1) U2 can do whatever they want, as far as I'm concerned.

2) Best Buy is cool. Cheap CDs... and their staff leave me alone while I'm shopping, which is what I want, instead of being followed around and asked by numerous different staff if I can be "helped" (like they could if I wanted them to) at Circuit City, the true scourge of retail electronics.

3) "genuine humanitarians or corporate pawns"? Those are our choices? Sheesh.

4) Why do peeps get their panties in such a bunch about "artistes" making money? It's like begrudging professional athletes, say baseball players, who sign contracts for tens of million$ to play ball. Like you wouldn't?

5) But then, what would I know about money being a corrupting influence? I live in NYC, and we just elected a billionaire as our next mayor. (And even if he'd lost, we'd still think that being able to call yourself a billionaire was a good thing.)
posted by verdezza at 1:35 PM on November 14, 2001

I think I'm going to boycott everyone for a while, because I'm damn close to broke. Except Meijer. Can't boycott them, I need food.
posted by dagnyscott at 1:52 PM on November 14, 2001

Anyone expecting more altruistic or "enlightened" business practices or marketing plans will ultimately be sorely disappointed. Tickets for their show in Minneapolis topped out at $131 + TicketBastard fees. They have never shown any reluctance to grab the cash when they could. This latest BestBuy arrangement is no watershed event.

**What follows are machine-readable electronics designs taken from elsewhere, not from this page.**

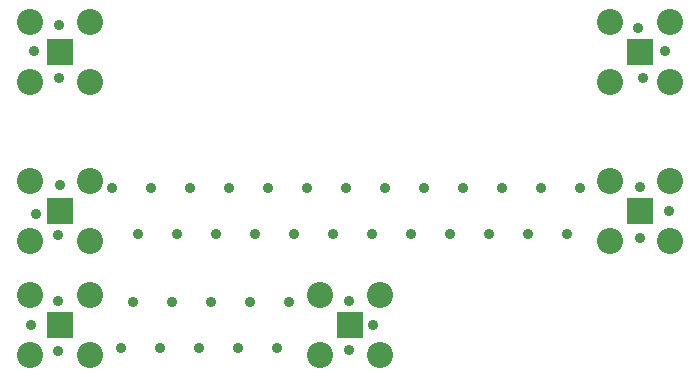
<source format=gbs>
G04*
G04 #@! TF.GenerationSoftware,Altium Limited,Altium Designer,20.0.13 (296)*
G04*
G04 Layer_Color=16711935*
%FSLAX23Y23*%
%MOIN*%
G70*
G01*
G75*
%ADD20R,0.087X0.087*%
%ADD21C,0.087*%
%ADD22C,0.036*%
D20*
X1153Y230D02*
D03*
X185D02*
D03*
X185Y610D02*
D03*
X2120D02*
D03*
X185Y1140D02*
D03*
X2120D02*
D03*
D21*
X1253Y130D02*
D03*
Y330D02*
D03*
X1053D02*
D03*
Y130D02*
D03*
X85Y330D02*
D03*
Y130D02*
D03*
X285D02*
D03*
Y330D02*
D03*
X85Y710D02*
D03*
Y510D02*
D03*
X285D02*
D03*
Y710D02*
D03*
X2220Y510D02*
D03*
Y710D02*
D03*
X2020D02*
D03*
Y510D02*
D03*
X285Y1240D02*
D03*
Y1040D02*
D03*
X85D02*
D03*
Y1240D02*
D03*
X2020Y1040D02*
D03*
Y1240D02*
D03*
X2220D02*
D03*
Y1040D02*
D03*
D22*
X2129Y1054D02*
D03*
X2204Y1144D02*
D03*
X2114Y1219D02*
D03*
X184Y1054D02*
D03*
X99Y1144D02*
D03*
X184Y1229D02*
D03*
X1149Y309D02*
D03*
X179Y144D02*
D03*
X949Y306D02*
D03*
X819D02*
D03*
X689D02*
D03*
X559D02*
D03*
X429D02*
D03*
X180Y310D02*
D03*
X90Y230D02*
D03*
X389Y154D02*
D03*
X519D02*
D03*
X649D02*
D03*
X779D02*
D03*
X909D02*
D03*
X1150Y145D02*
D03*
X1230Y230D02*
D03*
X2120Y690D02*
D03*
X185Y695D02*
D03*
X1920Y686D02*
D03*
X1790D02*
D03*
X1660D02*
D03*
X1530D02*
D03*
X1400D02*
D03*
X1270D02*
D03*
X1140D02*
D03*
X1010D02*
D03*
X880D02*
D03*
X750D02*
D03*
X620D02*
D03*
X490D02*
D03*
X360D02*
D03*
X105Y600D02*
D03*
X180Y530D02*
D03*
X447Y534D02*
D03*
X577D02*
D03*
X707D02*
D03*
X837D02*
D03*
X967D02*
D03*
X1097D02*
D03*
X1227D02*
D03*
X1357D02*
D03*
X1487D02*
D03*
X1617D02*
D03*
X1747D02*
D03*
X1877D02*
D03*
X2120Y520D02*
D03*
X2215Y610D02*
D03*
M02*

</source>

Now if any of them decide, as really wealthy entertainers, to use their cash, influence or celebrity status on behalf of charity or the public good, that's a very nice thing. I think Bono work for world debt relief is extremely admirable, for instance. But when U2, Inc. has the promotion machine all jacked up for a tour or album, Bono's ominipresent Robin Williams-like smirk and pontificating screeds wear thin pretty fast.

See them for what they are, not some idealized notion of what the band means for you.
posted by CosmicSlop at 2:57 PM on November 14, 2001

Best Buy is generally one of the cheaper outlets to purchase DVDs from so you could say U2 is saving their fans from getting gauged by the Wall and Sam Goody and Tower.